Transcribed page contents
-- Opening Marker --
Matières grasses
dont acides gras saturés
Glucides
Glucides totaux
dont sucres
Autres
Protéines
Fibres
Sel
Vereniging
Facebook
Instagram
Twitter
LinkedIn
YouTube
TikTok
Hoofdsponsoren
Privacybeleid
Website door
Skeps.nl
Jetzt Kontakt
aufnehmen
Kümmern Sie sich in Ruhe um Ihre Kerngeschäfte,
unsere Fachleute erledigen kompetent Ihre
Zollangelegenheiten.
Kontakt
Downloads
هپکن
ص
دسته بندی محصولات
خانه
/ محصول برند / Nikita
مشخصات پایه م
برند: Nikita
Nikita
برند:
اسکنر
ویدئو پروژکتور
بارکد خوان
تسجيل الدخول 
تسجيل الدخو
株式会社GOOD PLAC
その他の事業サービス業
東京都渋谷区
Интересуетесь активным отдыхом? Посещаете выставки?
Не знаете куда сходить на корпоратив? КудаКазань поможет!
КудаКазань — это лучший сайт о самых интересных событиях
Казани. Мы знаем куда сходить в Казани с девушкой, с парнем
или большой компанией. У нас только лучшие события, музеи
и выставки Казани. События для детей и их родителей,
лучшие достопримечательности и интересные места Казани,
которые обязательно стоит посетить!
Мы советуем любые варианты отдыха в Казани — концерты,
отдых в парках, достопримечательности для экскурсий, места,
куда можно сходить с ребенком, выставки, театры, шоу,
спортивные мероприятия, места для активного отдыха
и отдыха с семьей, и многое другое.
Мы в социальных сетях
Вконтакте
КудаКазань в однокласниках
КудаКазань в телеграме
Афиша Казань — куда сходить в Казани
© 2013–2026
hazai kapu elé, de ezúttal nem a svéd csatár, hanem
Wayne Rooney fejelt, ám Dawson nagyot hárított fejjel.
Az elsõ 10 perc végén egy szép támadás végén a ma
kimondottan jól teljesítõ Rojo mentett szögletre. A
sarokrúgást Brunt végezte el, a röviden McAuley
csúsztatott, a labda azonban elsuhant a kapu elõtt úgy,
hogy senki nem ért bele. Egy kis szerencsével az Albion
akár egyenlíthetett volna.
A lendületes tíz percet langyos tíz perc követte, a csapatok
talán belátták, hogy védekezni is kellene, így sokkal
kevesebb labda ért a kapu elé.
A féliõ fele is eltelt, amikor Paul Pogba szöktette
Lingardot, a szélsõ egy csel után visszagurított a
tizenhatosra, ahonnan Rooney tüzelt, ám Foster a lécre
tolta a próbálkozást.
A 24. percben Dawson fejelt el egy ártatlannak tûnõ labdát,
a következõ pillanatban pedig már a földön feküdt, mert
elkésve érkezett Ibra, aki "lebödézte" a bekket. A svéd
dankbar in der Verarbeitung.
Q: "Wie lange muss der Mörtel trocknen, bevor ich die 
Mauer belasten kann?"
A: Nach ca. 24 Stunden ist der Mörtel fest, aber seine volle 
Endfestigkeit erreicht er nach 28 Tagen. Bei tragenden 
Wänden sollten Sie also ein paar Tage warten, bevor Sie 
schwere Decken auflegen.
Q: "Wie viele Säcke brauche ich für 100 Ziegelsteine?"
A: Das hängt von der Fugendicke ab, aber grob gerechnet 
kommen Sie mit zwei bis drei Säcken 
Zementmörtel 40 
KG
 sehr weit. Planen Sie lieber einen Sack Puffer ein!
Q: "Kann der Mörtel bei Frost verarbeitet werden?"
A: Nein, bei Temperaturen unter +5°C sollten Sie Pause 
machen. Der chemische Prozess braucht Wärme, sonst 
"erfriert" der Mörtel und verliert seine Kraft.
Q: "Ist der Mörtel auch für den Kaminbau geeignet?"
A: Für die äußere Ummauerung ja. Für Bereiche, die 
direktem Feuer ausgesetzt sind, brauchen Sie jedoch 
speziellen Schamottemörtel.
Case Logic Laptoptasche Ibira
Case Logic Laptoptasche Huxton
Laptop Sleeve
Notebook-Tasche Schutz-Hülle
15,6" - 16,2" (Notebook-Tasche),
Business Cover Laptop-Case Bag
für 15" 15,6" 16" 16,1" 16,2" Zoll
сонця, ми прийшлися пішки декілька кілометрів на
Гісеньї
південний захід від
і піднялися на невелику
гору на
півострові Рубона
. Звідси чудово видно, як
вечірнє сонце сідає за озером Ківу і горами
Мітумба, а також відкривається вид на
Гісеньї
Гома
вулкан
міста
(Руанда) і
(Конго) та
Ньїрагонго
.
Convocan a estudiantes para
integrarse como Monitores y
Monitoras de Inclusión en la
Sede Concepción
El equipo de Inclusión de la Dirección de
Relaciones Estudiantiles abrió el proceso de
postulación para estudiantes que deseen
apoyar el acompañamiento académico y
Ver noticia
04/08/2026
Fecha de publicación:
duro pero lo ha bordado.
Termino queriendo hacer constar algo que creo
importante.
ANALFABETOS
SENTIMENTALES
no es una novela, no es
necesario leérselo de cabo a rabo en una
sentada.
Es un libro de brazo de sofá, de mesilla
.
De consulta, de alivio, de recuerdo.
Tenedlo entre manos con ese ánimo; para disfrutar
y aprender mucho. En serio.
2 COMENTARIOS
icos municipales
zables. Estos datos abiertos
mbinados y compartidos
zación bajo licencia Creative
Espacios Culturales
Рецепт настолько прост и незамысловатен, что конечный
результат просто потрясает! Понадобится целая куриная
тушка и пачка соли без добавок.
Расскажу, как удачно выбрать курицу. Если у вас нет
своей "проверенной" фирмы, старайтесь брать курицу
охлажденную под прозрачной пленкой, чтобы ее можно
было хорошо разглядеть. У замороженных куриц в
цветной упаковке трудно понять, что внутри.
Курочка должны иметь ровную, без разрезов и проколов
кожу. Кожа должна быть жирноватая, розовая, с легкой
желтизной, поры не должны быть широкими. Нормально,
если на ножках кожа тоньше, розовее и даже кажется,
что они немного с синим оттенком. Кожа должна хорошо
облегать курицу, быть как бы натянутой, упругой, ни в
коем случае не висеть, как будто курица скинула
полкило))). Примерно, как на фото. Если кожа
-- Closing Marker --
After identifying the lines above that contain "Казани", copy each one.

Answer space →
Казани. Мы знаем куда сходить в Казани с девушкой, с парнем
и выставки Казани. События для детей и их родителей,
лучшие достопримечательности и интересные места Казани,
Мы советуем любые варианты отдыха в Казани — концерты,
Афиша Казань — куда сходить в Казани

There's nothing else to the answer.